Veysi Selimoğlu açılış konuşmasında öncelikle gerek ülke içinde gerek ümmet coğrafyasında vahiy dışı anlayışlarla kuşatıldığımızı, bu kuşatmadan Müslümanların da etkilendiğini belirtti. Ayaklarımızı sırat-ı müstakimde sabit tutmadığımız takdirde İslami kimliğimizle çelişen pratiklere düşebileceğimizi, dolayısıyla Müslümanın cahili sistemde muhalif bir kimlik sergilemek zorunda olduğunu ifade etti. Sistem içi araç ve kurumları İslami kimlikten taviz vermeden kullanmanın gerekliliğini de belirten Selimoğlu bu çerçevede muhalefet ve maslahat dengesini nasıl kurarız sorusuyla sözü Abdulhakim Beyazyüz’e verdi.
‘Muhalefet’ kelimesinin Kuran’da ihtilaf, halife, muhtelif gibi şekillerde geçtiğini, muhalifliğin kime karşı durduğumuza göre olumlu veya olumsuz bir değeriolacağını ifade ederek söze başlayan Abdulhakim Beyazyüz bu bağlamda müslüman için muhalif olmanın zorunlu olmadığını ancak içinde yaşadığımız cahili toplumda kendimizi muhalif kimliğe sahip kesimler olarak tanımlamanın yanlış olmayacağını belirtti.
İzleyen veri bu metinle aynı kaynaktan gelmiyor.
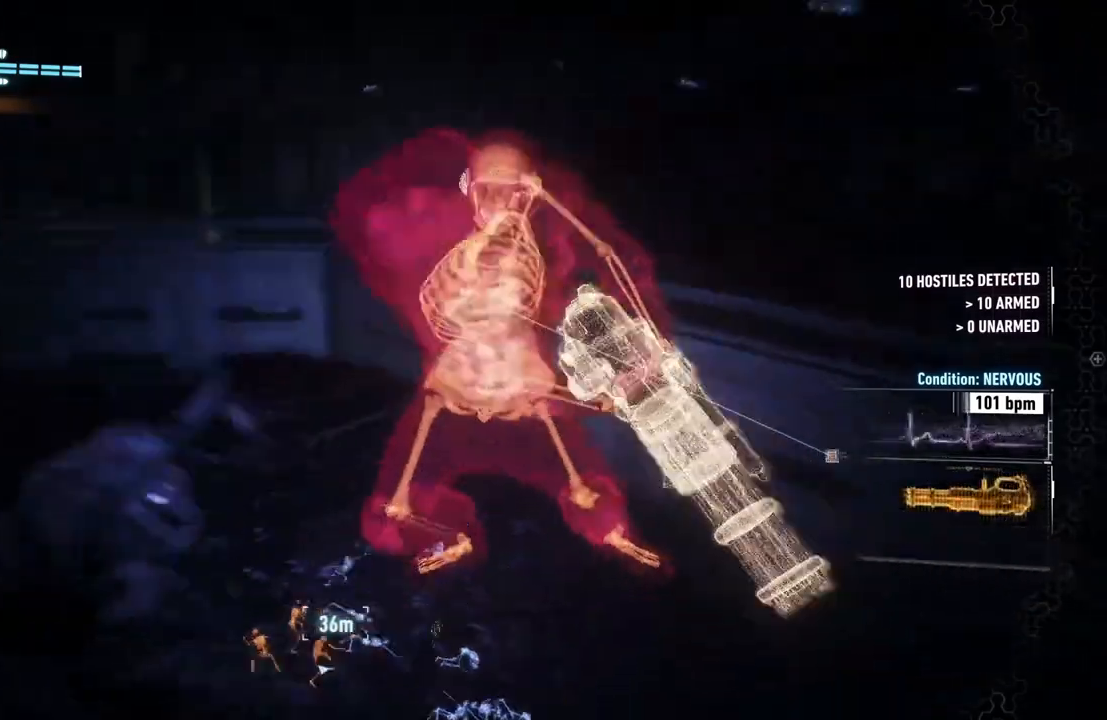
{"buttons": [], "left_stick": "center", "right_stick": "center", "events": [[50, "X", "up"], [133, "X", "down"], [250, "X", "up"], [333, "X", "down"], [450, "X", "up"]]}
‘Maslahat’ kavramının uygun olan, faydalı olan şey anlamına geldiğini ve Müslümanlarca temel ihtiyaçlar olarak bilinen din, mal, can, nesil, akıl emniyeti yararına olan hususlar olarak da anlaşılabileceğini ve maslahatın geçmiş dönemlerde de sıkça konuşulduğunu ekleyen Beyazyüz sözlerinin devamında şunları söyledi:
“İçinde yaşadığımız toplum mutlak anlamda kendisini düşman kabul edebileceğimiz bir toplum olmadığı gibi mutlak anlamda teslim olacağımız bir toplum da değil. Sistemin açık bir şekilde cahili hüviyete sahip olduğu da ortada ve AK Parti’nin sistemin bu cahili yapısında bazı gedikler açsa da tamamen düzeltemediğini görüyoruz.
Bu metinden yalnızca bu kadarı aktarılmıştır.